Por favor, reescreva o trecho da notícia sobre o seguro-desemprego do pescador artesanal de "O tempo do período" a "da Caixa Aqui.", substituindo "Caixa Econômica Federal" por "Caixa".

> [Texto apresentado]:
------------------------------------------------------------

Seguro-desemprego garante renda para pescador artesanal
Termina amanhã o período do defeso da piracema de rio e da reprodução em açude na Bahia e essa também é a data-limite que o pescador artesanal tem para requerer o benefício do seguro-desemprego.
Durante o período, iniciado em 1º de novembro (piracema de rio) e 1º de dezembro (reprodução em açude), o pescador artesanal está proibido de exercer as suas atividades devido à reprodução das espécies. Em contrapartida, ele recebe as parcelas mensais do seguro-desemprego no valor do salário mínimo vigente, hoje calculado em R$ 465.
A pesca está proibida nos municípios de Barra, Ibotirama, Morpará, Muquém do São Francisco, Xique-Xique, Itamaraju, Mucuri e nos açudes públicos Rômulo Campos (Jacurici), Itiúba, Cocorobó, Canudos Pinhões, Juazeiro, Luiz Vieira, Rio de Contas, Tremedal, Senhor do Bonfim, Araci, Anagé, Champrão e Condeúba. Até o momento, 9.714 pescadores já se habilitaram a receber o benefício.
O tempo do período de defeso é fixado pelo Ibama, por meio de Instrumento Normativo Publicado no Diário Oficial da União.
No estado, a responsabilidade por fazer a habilitação dos pescadores artesanais é da Secretaria do Trabalho, Emprego, Renda e Esporte (Setre), nas unidades de atendimento da rede SineBahia.
Cadastramento – Nos municípios onde essas unidades não existem, os técnicos da secretaria são deslocados para fazer o cadastramento.
Para fazer a solicitação do seguro-desemprego, o pescador artesanal deve preencher o formulário na rede SineBahia ou nas entidades credenciadas pelo Ministério do Trabalho e Emprego (MTE). Após 30 dias, a primeira das quatro parcelas estará disponível nas agências da Caixa Econômica Federal, casas lotéricas ou nas unidades da Caixa Aqui.
Para receber o pagamento, ele precisa apresentar a carteira de identidade e o número de inscrição como Segurado Especial. O seguro-desemprego é pago com recursos do Fundo de Amparo ao Trabalhador (FAT).
Requisito – Para receber o beneficio, o pescador artesanal deve estar com a sua licença atualizada, emitida pela Secretaria Especial de Aquicultura e Pesca da Presidência da República, com antecedência mínima de um ano da data do início do defeso, possuir inscrição no Instituto Nacional do Seguro Social como segurado especial, ter a comprovação de venda a adquirente pessoa jurídica ou cooperativa, não estar recebendo nenhum benefício de prestação continuada da Previdência Social – exceto auxílio-acidente e pensão por morte – e possuir comprovante de pelo menos dois recolhimentos ao Instituto Nacional do Seguro Social (INSS) em nome próprio.

------------------------------------------------------------

> [Registros fornecidos]:

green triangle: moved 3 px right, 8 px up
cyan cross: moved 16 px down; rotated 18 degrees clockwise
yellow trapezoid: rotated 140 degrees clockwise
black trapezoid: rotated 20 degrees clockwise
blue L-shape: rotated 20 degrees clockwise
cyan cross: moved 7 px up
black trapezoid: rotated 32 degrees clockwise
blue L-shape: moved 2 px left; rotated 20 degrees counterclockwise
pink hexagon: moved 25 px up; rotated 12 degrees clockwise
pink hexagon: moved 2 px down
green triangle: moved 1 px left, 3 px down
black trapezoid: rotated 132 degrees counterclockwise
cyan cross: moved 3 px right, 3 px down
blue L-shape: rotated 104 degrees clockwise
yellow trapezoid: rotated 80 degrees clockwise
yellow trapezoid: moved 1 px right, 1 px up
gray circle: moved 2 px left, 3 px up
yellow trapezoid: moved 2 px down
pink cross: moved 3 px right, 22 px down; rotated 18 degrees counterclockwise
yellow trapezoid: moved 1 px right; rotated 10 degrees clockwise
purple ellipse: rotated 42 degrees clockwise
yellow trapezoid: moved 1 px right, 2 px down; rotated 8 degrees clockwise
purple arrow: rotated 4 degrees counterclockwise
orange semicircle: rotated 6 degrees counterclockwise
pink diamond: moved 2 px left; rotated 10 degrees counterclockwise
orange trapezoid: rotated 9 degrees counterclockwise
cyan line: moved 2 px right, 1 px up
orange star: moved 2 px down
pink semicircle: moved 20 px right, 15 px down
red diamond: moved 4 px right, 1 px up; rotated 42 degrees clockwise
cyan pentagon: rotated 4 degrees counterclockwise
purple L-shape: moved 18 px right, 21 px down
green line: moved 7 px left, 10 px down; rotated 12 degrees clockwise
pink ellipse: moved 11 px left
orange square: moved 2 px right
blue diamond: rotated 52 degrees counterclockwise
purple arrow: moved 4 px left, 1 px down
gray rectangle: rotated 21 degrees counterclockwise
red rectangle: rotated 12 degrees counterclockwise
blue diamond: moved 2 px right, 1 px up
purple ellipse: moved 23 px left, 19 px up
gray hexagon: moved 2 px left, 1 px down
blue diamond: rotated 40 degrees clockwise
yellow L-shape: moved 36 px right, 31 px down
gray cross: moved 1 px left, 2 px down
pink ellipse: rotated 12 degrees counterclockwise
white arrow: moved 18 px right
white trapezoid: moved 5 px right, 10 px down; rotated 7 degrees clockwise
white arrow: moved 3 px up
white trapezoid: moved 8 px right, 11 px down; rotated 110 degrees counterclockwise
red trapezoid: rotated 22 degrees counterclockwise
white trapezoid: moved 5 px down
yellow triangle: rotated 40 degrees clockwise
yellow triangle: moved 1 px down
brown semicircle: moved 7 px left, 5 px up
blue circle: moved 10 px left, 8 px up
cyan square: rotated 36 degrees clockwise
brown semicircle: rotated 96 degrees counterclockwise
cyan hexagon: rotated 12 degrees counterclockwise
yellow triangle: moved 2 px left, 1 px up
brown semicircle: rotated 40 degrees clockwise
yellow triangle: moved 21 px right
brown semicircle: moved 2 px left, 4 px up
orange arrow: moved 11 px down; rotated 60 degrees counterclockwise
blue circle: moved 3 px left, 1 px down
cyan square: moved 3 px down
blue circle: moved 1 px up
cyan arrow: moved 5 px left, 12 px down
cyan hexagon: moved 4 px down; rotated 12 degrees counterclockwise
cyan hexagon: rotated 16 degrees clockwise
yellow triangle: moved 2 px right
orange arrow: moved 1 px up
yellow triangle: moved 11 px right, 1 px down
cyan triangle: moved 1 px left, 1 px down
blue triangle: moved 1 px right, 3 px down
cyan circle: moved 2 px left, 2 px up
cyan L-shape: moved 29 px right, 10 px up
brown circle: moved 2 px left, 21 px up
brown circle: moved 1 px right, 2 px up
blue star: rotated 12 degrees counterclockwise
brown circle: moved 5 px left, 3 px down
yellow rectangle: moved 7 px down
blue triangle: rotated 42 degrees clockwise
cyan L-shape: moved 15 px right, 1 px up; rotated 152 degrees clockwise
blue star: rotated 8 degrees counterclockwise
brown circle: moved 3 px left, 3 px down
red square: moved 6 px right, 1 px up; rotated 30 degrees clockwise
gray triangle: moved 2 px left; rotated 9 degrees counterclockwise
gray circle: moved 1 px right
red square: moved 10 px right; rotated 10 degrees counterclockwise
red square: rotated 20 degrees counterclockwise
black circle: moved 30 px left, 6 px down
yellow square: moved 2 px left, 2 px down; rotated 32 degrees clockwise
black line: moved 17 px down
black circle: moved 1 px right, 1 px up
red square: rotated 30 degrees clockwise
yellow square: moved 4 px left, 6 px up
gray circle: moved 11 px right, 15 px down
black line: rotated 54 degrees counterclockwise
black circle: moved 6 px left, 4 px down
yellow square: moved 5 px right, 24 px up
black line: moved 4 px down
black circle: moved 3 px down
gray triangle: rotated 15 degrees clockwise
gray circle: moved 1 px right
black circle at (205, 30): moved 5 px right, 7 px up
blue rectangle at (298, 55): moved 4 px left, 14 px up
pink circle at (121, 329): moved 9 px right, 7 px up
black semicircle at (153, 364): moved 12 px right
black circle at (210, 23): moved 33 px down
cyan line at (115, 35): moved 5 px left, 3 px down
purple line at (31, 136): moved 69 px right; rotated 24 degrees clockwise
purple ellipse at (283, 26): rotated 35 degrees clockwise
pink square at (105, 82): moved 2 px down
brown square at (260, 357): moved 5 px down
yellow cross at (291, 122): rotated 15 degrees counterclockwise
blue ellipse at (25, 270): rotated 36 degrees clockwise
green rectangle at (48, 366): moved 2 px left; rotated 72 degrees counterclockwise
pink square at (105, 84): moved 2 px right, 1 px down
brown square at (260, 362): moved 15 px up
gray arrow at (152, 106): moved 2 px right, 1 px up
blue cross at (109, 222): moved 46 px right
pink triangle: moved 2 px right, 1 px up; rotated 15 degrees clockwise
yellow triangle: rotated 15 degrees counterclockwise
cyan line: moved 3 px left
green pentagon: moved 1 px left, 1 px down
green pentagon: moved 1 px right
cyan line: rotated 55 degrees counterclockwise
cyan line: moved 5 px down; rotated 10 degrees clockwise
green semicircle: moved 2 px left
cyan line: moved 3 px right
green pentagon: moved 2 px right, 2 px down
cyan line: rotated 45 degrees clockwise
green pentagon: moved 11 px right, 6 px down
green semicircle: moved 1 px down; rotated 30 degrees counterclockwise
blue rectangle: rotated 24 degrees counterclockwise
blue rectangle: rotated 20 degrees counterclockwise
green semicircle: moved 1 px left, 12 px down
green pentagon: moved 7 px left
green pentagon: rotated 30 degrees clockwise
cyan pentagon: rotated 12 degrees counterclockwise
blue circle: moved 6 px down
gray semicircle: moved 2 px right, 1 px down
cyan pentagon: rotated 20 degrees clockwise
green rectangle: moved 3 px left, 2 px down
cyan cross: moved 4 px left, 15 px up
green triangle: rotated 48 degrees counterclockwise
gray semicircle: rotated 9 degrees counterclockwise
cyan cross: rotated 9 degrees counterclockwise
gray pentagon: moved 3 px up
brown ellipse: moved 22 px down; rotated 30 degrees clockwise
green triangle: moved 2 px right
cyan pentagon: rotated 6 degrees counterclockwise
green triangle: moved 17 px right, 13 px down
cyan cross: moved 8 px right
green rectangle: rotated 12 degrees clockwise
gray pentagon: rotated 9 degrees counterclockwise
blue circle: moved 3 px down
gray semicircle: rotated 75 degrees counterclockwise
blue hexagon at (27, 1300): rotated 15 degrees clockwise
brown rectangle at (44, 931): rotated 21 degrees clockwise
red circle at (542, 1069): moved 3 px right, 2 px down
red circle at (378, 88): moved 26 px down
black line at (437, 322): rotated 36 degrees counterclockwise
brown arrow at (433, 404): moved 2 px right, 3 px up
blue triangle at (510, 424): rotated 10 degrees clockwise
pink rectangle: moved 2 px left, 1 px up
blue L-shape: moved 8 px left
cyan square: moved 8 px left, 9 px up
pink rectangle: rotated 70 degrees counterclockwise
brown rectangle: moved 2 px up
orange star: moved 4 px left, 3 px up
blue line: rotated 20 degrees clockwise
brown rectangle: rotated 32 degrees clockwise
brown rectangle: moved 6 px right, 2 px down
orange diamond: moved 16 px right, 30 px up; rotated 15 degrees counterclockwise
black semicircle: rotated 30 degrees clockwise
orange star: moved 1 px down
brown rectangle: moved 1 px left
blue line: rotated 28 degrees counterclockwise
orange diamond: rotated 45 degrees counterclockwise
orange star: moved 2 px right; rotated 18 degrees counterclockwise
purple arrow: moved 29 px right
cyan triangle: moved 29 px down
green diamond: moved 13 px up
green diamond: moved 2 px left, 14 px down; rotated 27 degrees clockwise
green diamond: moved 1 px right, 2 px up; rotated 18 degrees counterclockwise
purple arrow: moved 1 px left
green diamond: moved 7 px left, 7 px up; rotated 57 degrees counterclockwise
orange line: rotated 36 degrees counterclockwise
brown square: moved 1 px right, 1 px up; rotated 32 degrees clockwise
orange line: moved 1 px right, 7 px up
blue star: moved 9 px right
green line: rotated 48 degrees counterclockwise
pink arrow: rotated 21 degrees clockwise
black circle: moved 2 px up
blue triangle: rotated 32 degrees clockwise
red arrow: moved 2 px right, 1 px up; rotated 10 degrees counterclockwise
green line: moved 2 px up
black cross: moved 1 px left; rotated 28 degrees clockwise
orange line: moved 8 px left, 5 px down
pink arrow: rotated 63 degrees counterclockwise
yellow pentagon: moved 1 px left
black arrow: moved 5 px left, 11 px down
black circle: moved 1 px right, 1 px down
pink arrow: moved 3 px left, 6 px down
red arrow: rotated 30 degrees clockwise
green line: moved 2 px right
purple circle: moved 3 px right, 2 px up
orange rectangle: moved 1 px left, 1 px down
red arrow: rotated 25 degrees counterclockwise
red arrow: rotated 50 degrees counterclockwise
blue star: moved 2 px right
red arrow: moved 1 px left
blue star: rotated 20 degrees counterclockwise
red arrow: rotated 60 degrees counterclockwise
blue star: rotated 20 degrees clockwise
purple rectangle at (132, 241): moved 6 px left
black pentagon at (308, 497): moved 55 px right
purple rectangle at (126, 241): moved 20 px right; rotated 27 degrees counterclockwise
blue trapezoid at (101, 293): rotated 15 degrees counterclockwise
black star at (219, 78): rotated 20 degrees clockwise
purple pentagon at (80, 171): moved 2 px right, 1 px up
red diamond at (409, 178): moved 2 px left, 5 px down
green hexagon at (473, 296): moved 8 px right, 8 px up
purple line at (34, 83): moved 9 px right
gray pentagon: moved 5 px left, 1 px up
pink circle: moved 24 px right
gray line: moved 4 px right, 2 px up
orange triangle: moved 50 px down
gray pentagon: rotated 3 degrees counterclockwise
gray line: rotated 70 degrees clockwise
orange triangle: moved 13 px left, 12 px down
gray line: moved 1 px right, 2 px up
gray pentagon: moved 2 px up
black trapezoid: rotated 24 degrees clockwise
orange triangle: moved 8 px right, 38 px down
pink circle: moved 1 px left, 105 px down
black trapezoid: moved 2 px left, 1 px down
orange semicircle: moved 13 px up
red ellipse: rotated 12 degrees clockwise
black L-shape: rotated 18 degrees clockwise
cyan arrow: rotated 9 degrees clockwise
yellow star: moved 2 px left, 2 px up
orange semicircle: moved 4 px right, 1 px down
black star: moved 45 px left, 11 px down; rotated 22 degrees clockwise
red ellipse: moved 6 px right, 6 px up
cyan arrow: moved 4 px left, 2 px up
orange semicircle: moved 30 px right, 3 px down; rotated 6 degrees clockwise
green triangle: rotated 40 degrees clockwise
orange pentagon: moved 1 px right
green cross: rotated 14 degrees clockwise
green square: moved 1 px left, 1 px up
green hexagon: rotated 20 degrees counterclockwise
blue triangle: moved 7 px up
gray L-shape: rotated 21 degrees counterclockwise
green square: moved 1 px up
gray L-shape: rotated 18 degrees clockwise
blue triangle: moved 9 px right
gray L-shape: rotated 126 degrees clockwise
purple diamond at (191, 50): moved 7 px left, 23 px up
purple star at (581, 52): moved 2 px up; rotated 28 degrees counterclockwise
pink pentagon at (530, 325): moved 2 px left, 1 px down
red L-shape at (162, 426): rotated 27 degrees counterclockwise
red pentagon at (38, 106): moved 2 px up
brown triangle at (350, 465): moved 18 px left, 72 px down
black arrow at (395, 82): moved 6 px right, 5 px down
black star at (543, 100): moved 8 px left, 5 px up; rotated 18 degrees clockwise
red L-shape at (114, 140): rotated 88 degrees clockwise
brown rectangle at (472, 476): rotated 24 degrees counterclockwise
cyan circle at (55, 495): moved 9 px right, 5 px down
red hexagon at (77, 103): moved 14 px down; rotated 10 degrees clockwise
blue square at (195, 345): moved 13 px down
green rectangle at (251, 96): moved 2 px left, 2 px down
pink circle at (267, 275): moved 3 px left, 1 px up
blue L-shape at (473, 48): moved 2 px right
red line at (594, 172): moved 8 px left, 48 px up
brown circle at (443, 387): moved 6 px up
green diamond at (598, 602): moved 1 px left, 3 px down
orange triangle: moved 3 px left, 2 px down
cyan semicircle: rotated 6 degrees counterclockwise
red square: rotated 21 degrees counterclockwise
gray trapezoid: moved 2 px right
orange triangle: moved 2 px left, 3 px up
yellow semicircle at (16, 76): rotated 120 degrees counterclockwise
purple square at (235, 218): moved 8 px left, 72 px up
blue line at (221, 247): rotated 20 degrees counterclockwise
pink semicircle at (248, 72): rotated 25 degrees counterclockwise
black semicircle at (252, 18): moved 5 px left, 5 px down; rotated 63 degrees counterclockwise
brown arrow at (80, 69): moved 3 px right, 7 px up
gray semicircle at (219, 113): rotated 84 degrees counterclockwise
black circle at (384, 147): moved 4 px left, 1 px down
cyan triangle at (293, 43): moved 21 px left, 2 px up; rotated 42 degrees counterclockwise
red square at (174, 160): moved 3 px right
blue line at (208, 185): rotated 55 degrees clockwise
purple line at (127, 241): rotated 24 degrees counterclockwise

------------------------------------------------------------

> [Sua resposta]:
O tempo do período de defeso é fixado pelo Ibama, por meio de Instrumento Normativo Publicado no Diário Oficial da União.
No estado, a responsabilidade por fazer a habilitação dos pescadores artesanais é da Secretaria do Trabalho, Emprego, Renda e Esporte (Setre), nas unidades de atendimento da rede SineBahia.
Cadastramento – Nos municípios onde essas unidades não existem, os técnicos da secretaria são deslocados para fazer o cadastramento.
Para fazer a solicitação do seguro-desemprego, o pescador artesanal deve preencher o formulário na rede SineBahia ou nas entidades credenciadas pelo Ministério do Trabalho e Emprego (MTE). Após 30 dias, a primeira das quatro parcelas estará disponível nas agências da Caixa, casas lotéricas ou nas unidades da Caixa Aqui.